Saturday, June 22, 2019

How should pastors and basketball players wear their hair?

This Sunday I have the opportunity to preach at the UCC congregation in Decorah, where the summer sermon series is based on the theme "Body-Loving Worship: God's Body & Our Own." I'm grateful for the chance to do more reflection on a text I've contended with before, 1 Corinthians 11:1-16. My key learning from the text is that, from the very beginning of the church, there were women and gender non-conforming people preaching, prophesying and leading worship. And from the very beginning, people were worried about their hair.
So, this worry is definitely not new, and it's definitely not gone, and it's definitely not confined to the church. Sometimes it takes the form of rules against wearing hijabs or other head coverings--rules aimed at Muslim women in the US and Europe. Sometimes it takes the form of rules against dreadlocks or natural black hair at schools or in workplaces. High school dress codes are notorious, and rightfully being challenged along with their underlying assumptions about clothes that make women and girls "distracting."
This week I was listening to live radio and got to hear an episode of The Takeaway that connected to this topic: "Not All Female Athletes Play to the Male Gaze." The podcast segment and interview is based on an opinion piece for The New York Times by Britni de la Cretaz, "Androgyny Is Now Fashionable in the W.N.B.A.: Women’s basketball is expanding ideas of what female athletes are allowed to look like." Listening to the podcast, I found some profound parallels between the experience of being a woman pastor and being a woman basketball player (parallels I might not have thought about, otherwise.) One point that stood out in both the podcast and the article: "As recently as 2016, the W.N.B.A. had fashion, hair and makeup classes for its rookie players. In 2008, nearly a third of the league’s two-day rookie orientation was dedicated to makeup and fashion tips."
I graduated from Yale Divinity School in 2008. While there, I got some make up and fashion tips, too, and I hadn't been expecting them.

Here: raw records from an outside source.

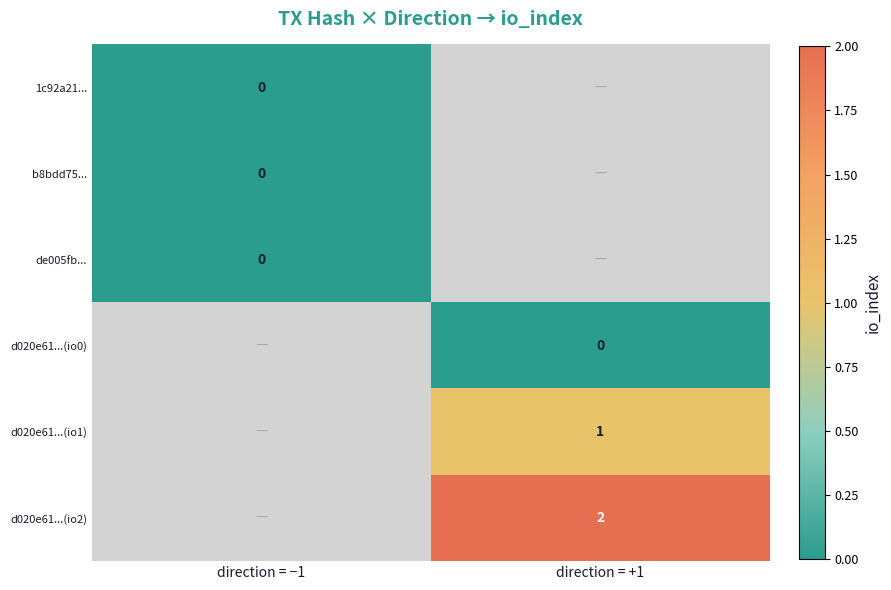

The value of d020e61...(io1) at direction = +1 is 1. True or false?

True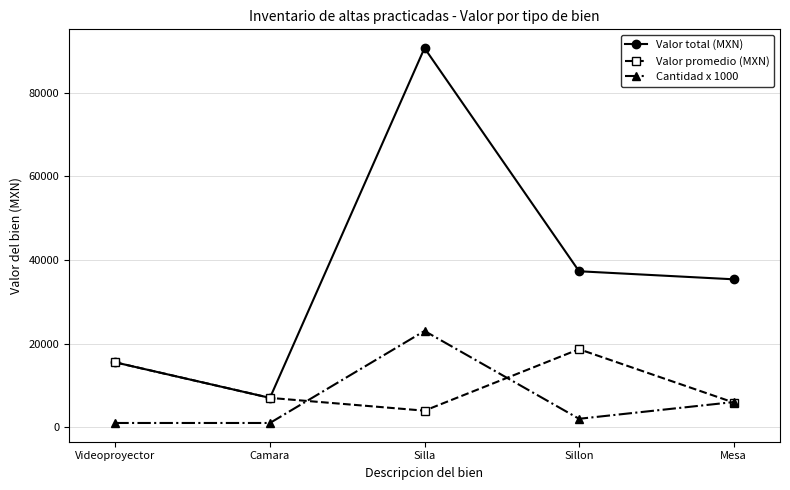

How many series are shown in this chart?

3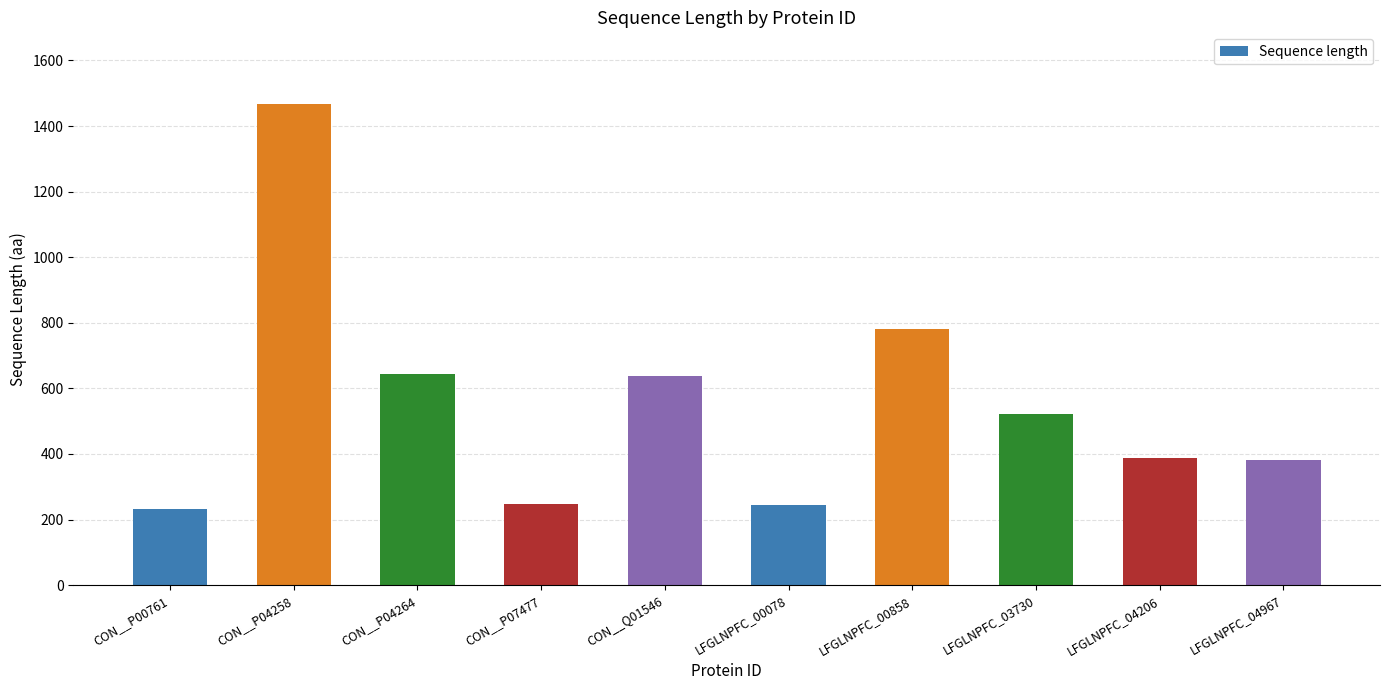

Which has a higher value, CON__P04264 or LFGLNPFC_00858?

LFGLNPFC_00858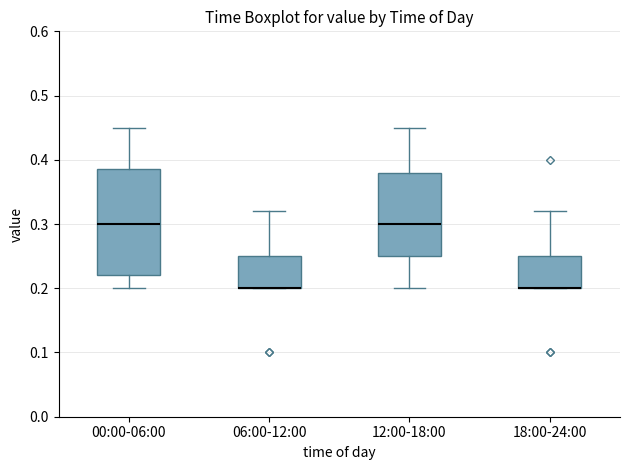

Which box is the tallest, from its lower edge to its upper edge?

00:00-06:00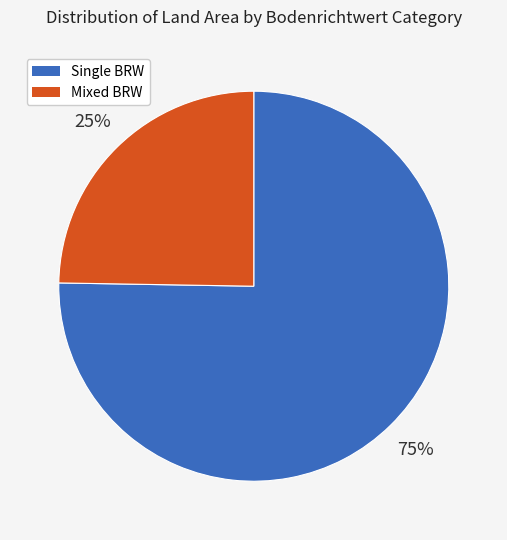

Rank the categories by value from lowest to highest.

Mixed BRW, Single BRW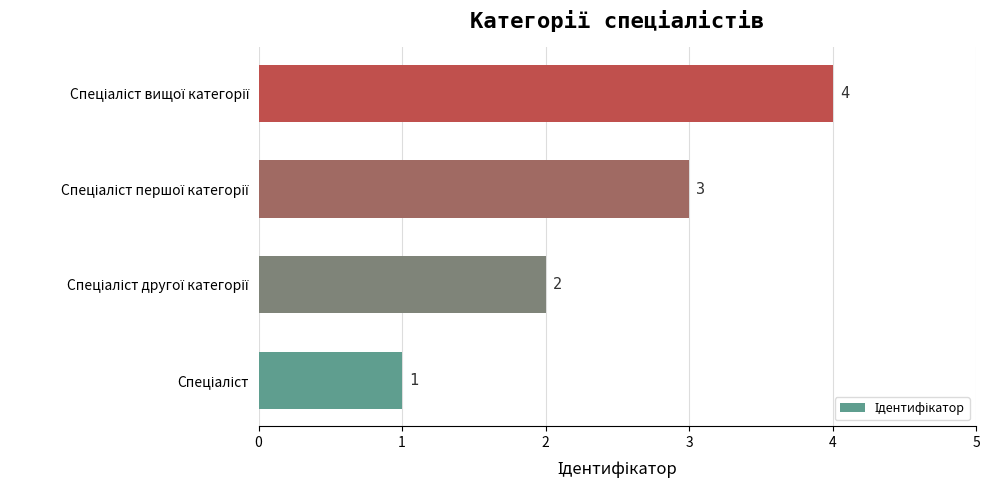

How many values are between 2 and 4?

3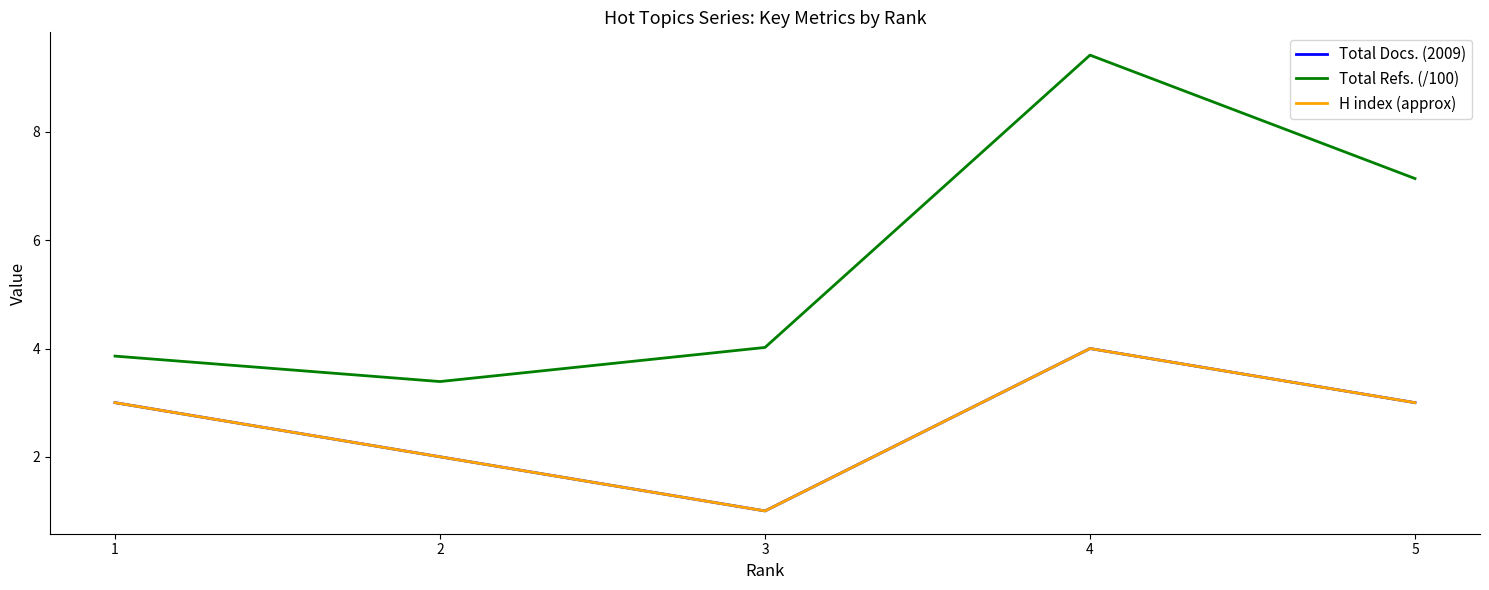

At how many categories does at least one series exceed 7?

2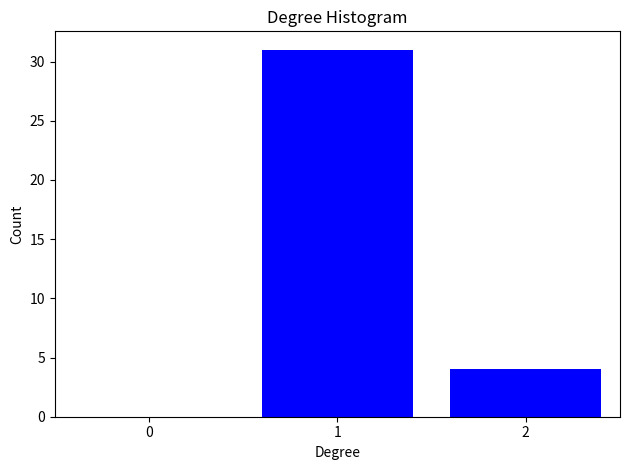

Reading left to right, transcribe all the data shown in this chart.

0=0	1=31	2=4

The way that advice was given--by one of the professors I most admire--has been something I've carried with me, contended and wrestled with.
What makes the 1 Corinthians text so interesting to me is the way it reflects this very real problem we have with seeing the image of God in each other. The text says, "For a man ought not to have his head veiled, since he is the image and reflection of God; but woman is the reflection of man." This just isn't true, but we act like it's true. We act like there are some people who reflect God more clearly, more directly, than others. We act like there's a best way to look like a woman when you're leading worship, a way that might minimize the distraction and be tasteful and professional and fit some idealized archetype of what a woman church leader should look like. We act like there's a best way to look if you're a woman basketball player, too. That archetype reflects the pressure we put on ourselves and others to conform to norms and expectations and guidelines (which are not-so-subtle ways of enforcing racism, heteronormativity, and other forms of oppression, too.)
Listening to this podcast gives opportunity for reflection on incarnation theology and embodiment, bearing the image of God, being the Body of Christ, and the ways bias and other limits on human imagination can be overcome by Spirit-filled curiosity, holy imagination, and the courage of leaders who model a different way of being themselves--beloved children of God--and embodying their roles as leaders, as well.